As I stood and watched, I wondered about the recipients and their families. It was a dark and rainy Easter weekend where they were, too, as they made the necessary last-minute arrangements. They must have gone over this in their minds many times before tonight. What anxious dramas were being played out as friends and relatives called each other with the news that tonight was the night … . I became aware that Holy Thursday had become Good Friday. This one patient, through his expressed choice and his family's consent, was going to give new life to possibly five people, and new sight to two people who were becoming blind. For me, the Gospel parallels were profound. I was already a witness to a death that allowed a sacrificial gift to redeem the lives of others and offer the hope of resurrection.

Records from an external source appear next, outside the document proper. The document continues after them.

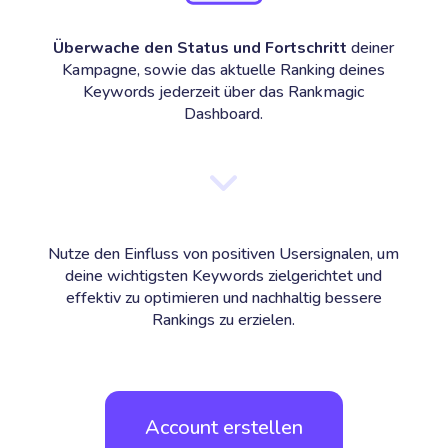
Überwache den Status und Fortschritt
deiner
Kampagne, sowie das aktuelle Ranking deines
Keywords jederzeit über das Rankmagic
Dashboard.
Nutze den Einfluss von positiven Usersignalen, um
deine wichtigsten Keywords zielgerichtet und
effektiv zu optimieren und nachhaltig bessere
Rankings zu erzielen.
Account erstellen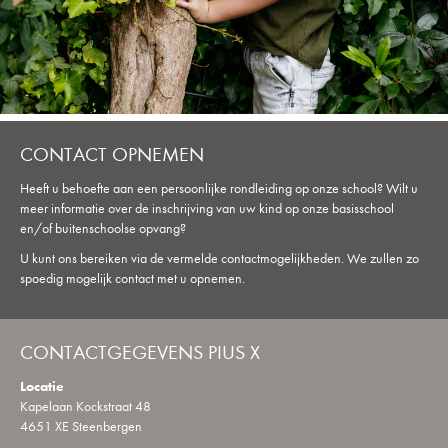
CONTACT OPNEMEN
Heeft u behoefte aan een persoonlijke rondleiding op onze school? Wilt u
meer informatie over de inschrijving van uw kind op onze basisschool
en/of buitenschoolse opvang?
U kunt ons bereiken via de vermelde contactmogelijkheden. We zullen zo
spoedig mogelijk contact met u opnemen.
CONTACTGEGEVENS PIUS X
Locatie
Kapelaan Kockstraat 48
4651 XE Steenbergen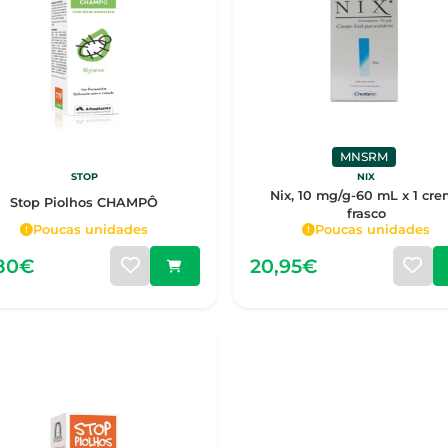
MNSRM
STOP
NIX
Nix, 10 mg/g-60 mL x 1 cr
Stop Piolhos CHAMPÔ
frasco
Poucas unidades
Poucas unidades
,80€
20,95€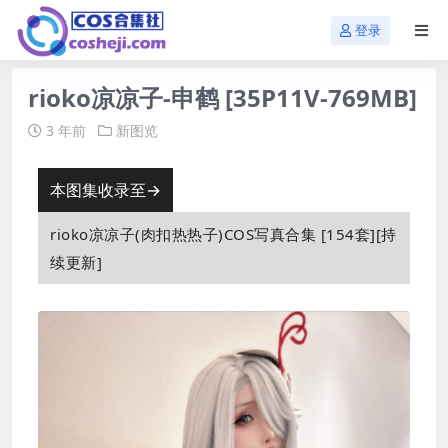
登录
rioko凉凉子-申鹤 [35P11V-769MB]
3 年前
新图览
本图集收录至→
rioko凉凉子(肉扣热热子)COS写真合集 [154套][持
续更新]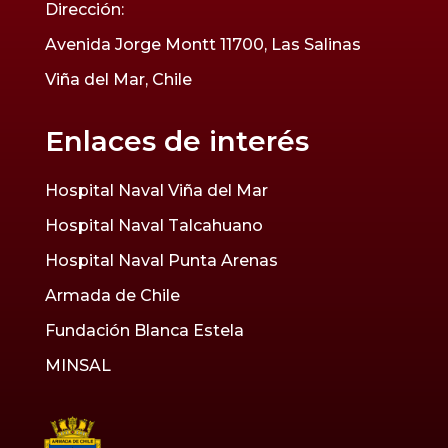
Dirección:
Avenida Jorge Montt 11700, Las Salinas
Viña del Mar, Chile
Enlaces de interés
Hospital Naval Viña del Mar
Hospital Naval Talcahuano
Hospital Naval Punta Arenas
Armada de Chile
Fundación Blanca Estela
MINSAL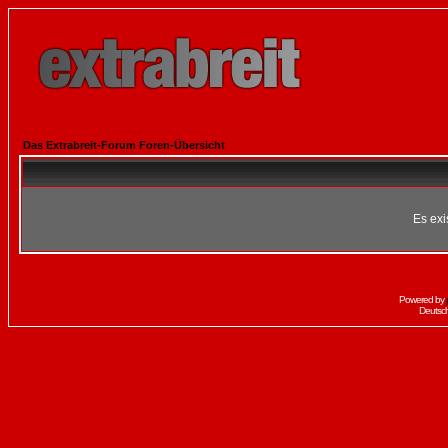
Das Extrabreit-Forum Foren-Übersicht
Es exi
Powered by
Deutsc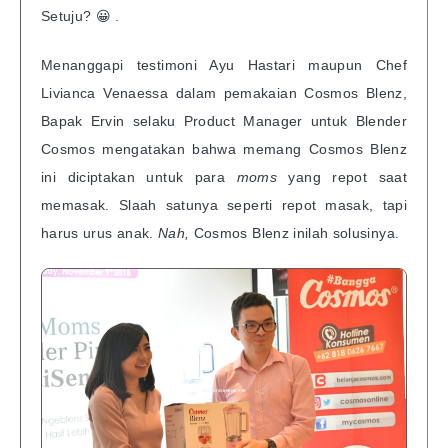
Setuju? 😀 .
Menanggapi testimoni Ayu Hastari maupun Chef
Livianca Venaessa dalam pemakaian Cosmos Blenz,
Bapak Ervin selaku Product Manager untuk Blender
Cosmos mengatakan bahwa memang Cosmos Blenz
ini diciptakan untuk para
moms
yang repot saat
memasak. Slaah satunya seperti repot masak, tapi
harus urus anak.
Nah,
Cosmos Blenz inilah solusinya.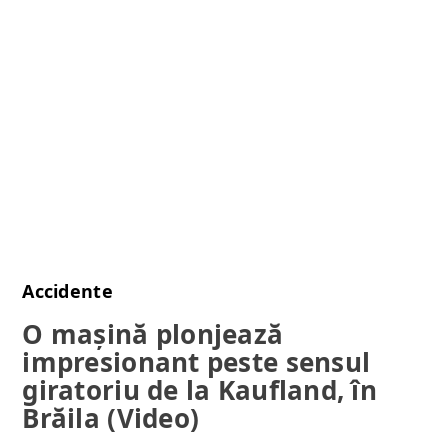
Accidente
O maşină plonjează
impresionant peste sensul
giratoriu de la Kaufland, în
Brăila (Video)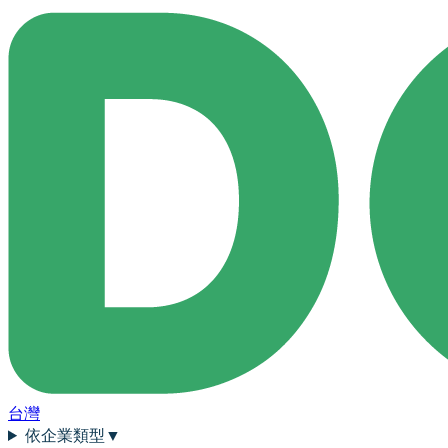
台灣
依企業類型
▼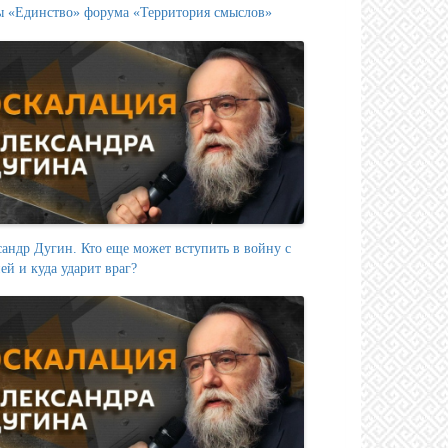
ы «Единство» форума «Территория смыслов»
андр Дугин. Кто еще может вступить в войну с
ей и куда ударит враг?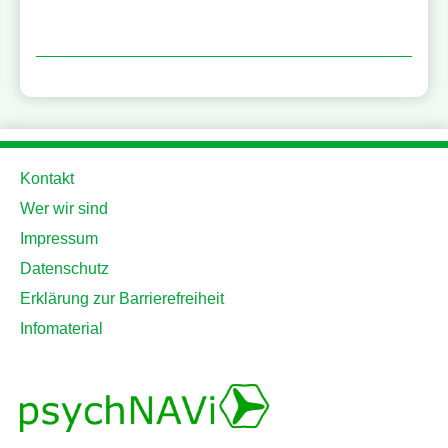
Kontakt
Wer wir sind
Impressum
Datenschutz
Erklärung zur Barrierefreiheit
Infomaterial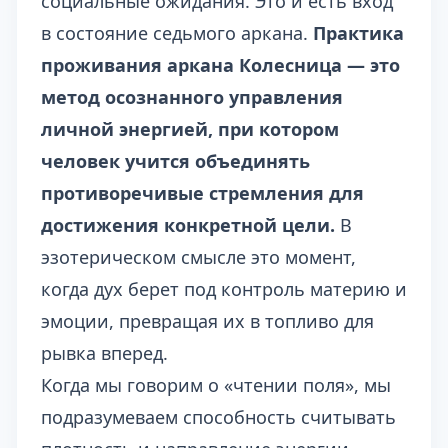
социальные ожидания. Это и есть вход
в состояние седьмого аркана.
Практика
проживания аркана Колесница — это
метод осознанного управления
личной энергией, при котором
человек учится объединять
противоречивые стремления для
достижения конкретной цели.
В
эзотерическом смысле это момент,
когда дух берет под контроль материю и
эмоции, превращая их в топливо для
рывка вперед.
Когда мы говорим о «чтении поля», мы
подразумеваем способность считывать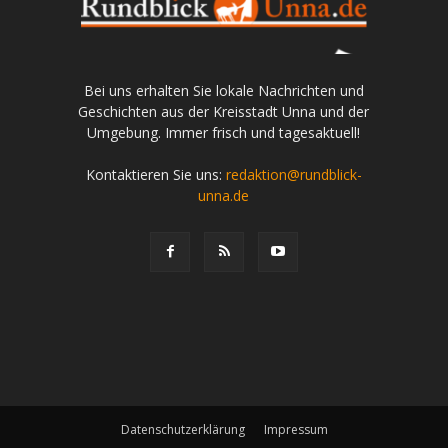
Bei uns erhalten Sie lokale Nachrichten und
Geschichten aus der Kreisstadt Unna und der
Umgebung. Immer frisch und tagesaktuell!
Kontaktieren Sie uns:
redaktion@rundblick-
unna.de
Datenschutzerklärung
Impressum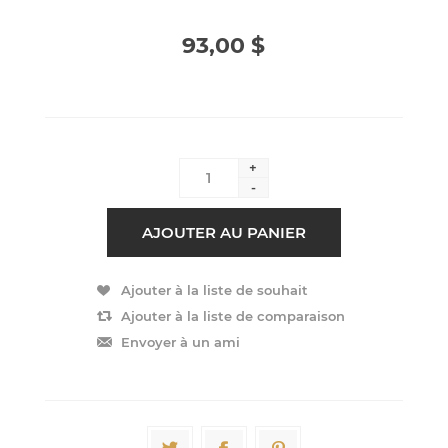
93,00 $
+
-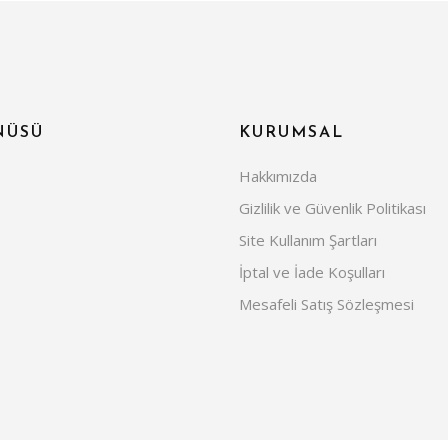
NÜSÜ
KURUMSAL
Hakkımızda
Gizlilik ve Güvenlik Politikası
Site Kullanım Şartları
İptal ve İade Koşulları
Mesafeli Satış Sözleşmesi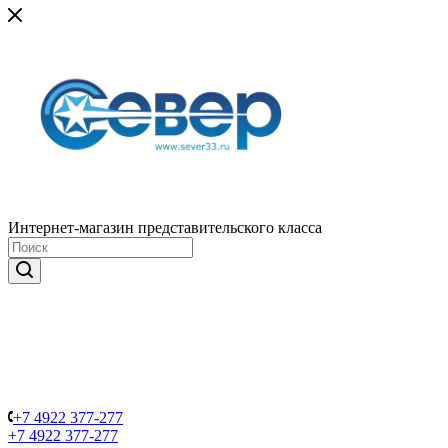
Интернет-магазин представительского класса
+7 4922 377-277
+7 4922 377-277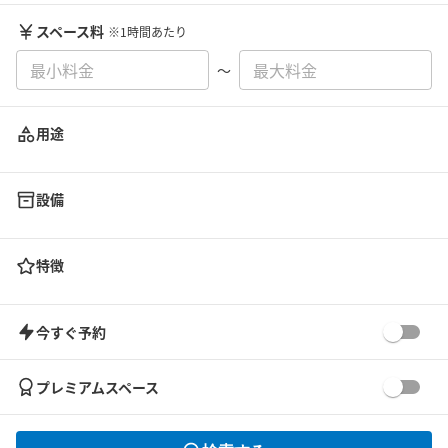
スペース料
※1時間あたり
〜
用途
設備
特徴
今すぐ予約
プレミアムスペース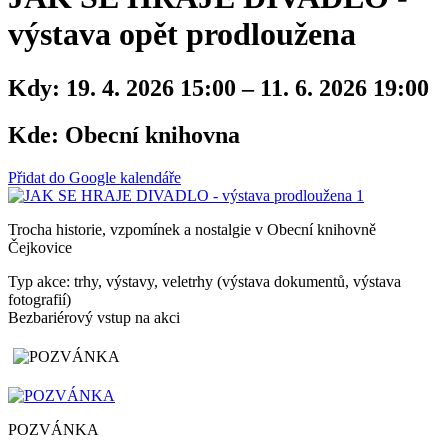
výstava opět prodloužena
Kdy:
19. 4. 2026 15:00 – 11. 6. 2026 19:00
Kde:
Obecní knihovna
Přidat do Google kalendáře
Trocha historie, vzpomínek a nostalgie v Obecní knihovně
Čejkovice
Typ akce: trhy, výstavy, veletrhy (výstava dokumentů, výstava
fotografií)
Bezbariérový vstup na akci
POZVÁNKA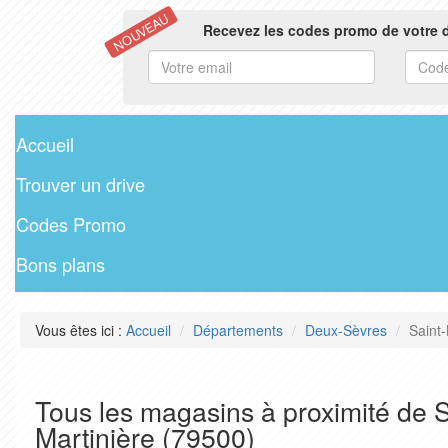
NOUVEAU
Recevez les codes promo de votre d
Accueil
Trouver un drive
Codes Promo
Bons plans
Vous êtes ici :
Accueil
Départements
Deux-Sèvres
Saint-
Tous les magasins à proximité de S
Martinière (79500)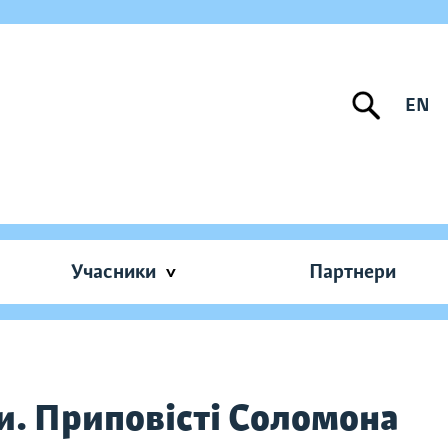
EN
Учасники
Партнери
и. Приповісті Соломона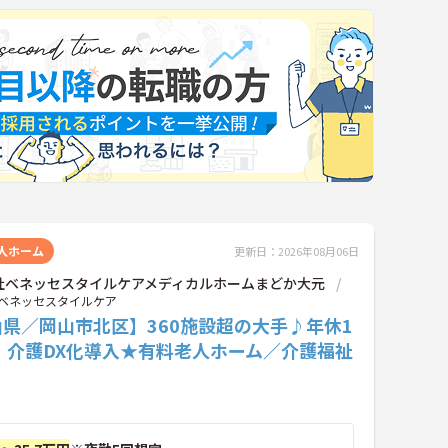
人ホーム
更新日：2026年08月06日
社ベネッセスタイルケアメディカルホームまどか大元
ベネッセスタイルケア
県／岡山市北区】360施設超の大手♪年休1
！介護DX化導入★有料老人ホーム／介護福祉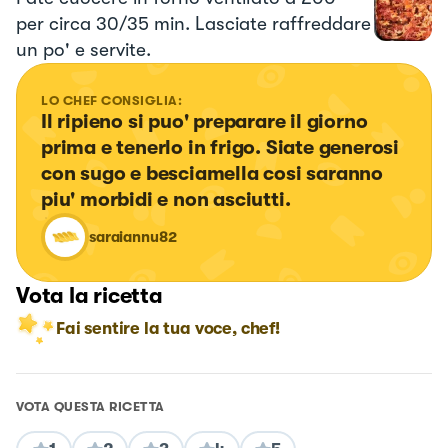
per circa 30/35 min. Lasciate raffreddare
un po' e servite.
LO CHEF CONSIGLIA:
Il ripieno si puo' preparare il giorno 
prima e tenerlo in frigo. Siate generosi 
con sugo e besciamella cosi saranno 
piu' morbidi e non asciutti.
saraiannu82
Vota la ricetta
Fai sentire la tua voce, chef!
VOTA QUESTA RICETTA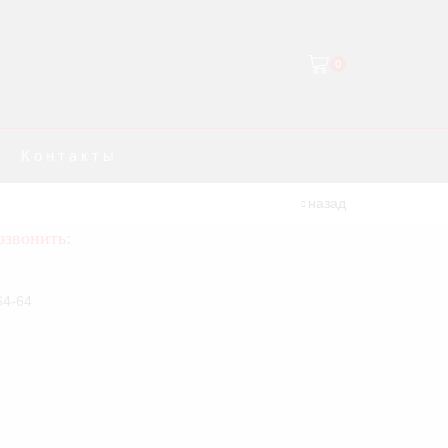
0
Контакты
назад
озвонить:
64-64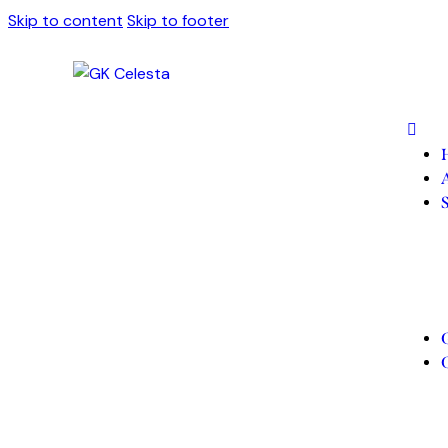
Skip to content
Skip to footer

The teams worked on together, and at last the patient's own blood supply was replaced by the perfusion solution. Then, first the liver and then the lungs were lifted like a baby from a sectioned womb and placed almost reverentially in basins surrounded with ice. The teams checked their prizes again, packed up their gear and left. After the long drive back to the recipient's city, the same surgeon would transplant the lungs. He didn't take the heart; in the end, it wasn't suitable. Someone was going to be disappointed: no resurrection for them just yet.
Another surgeon came to retrieve the kidneys. No big rush here, nor for the corneas. They would be recovered at a civilized hour later in the morning. Finally, everyone was gone except the two nurses and the chaplain. The place was a mess. The body was a body, plundered and, yes, now dead. I felt as though I should pray, give some sort of benediction. Never at a loss for words, suddenly I could find none, and my dismissal was silent. One of the nurses commented that everything went more smoothly than usual. I joked that it was because there was a chaplain present. Perhaps I was only half joking. Maybe having anyone observing would have had the same Hawthornian effect, but I know that I really did not need to go to the Good Friday service later that morning. We had enacted it in the operating room, and it had been a sacred time and space.
Later, when I told my supervisor what I'd done, he mused that I should perhaps go and check the morgue on Sunday morning.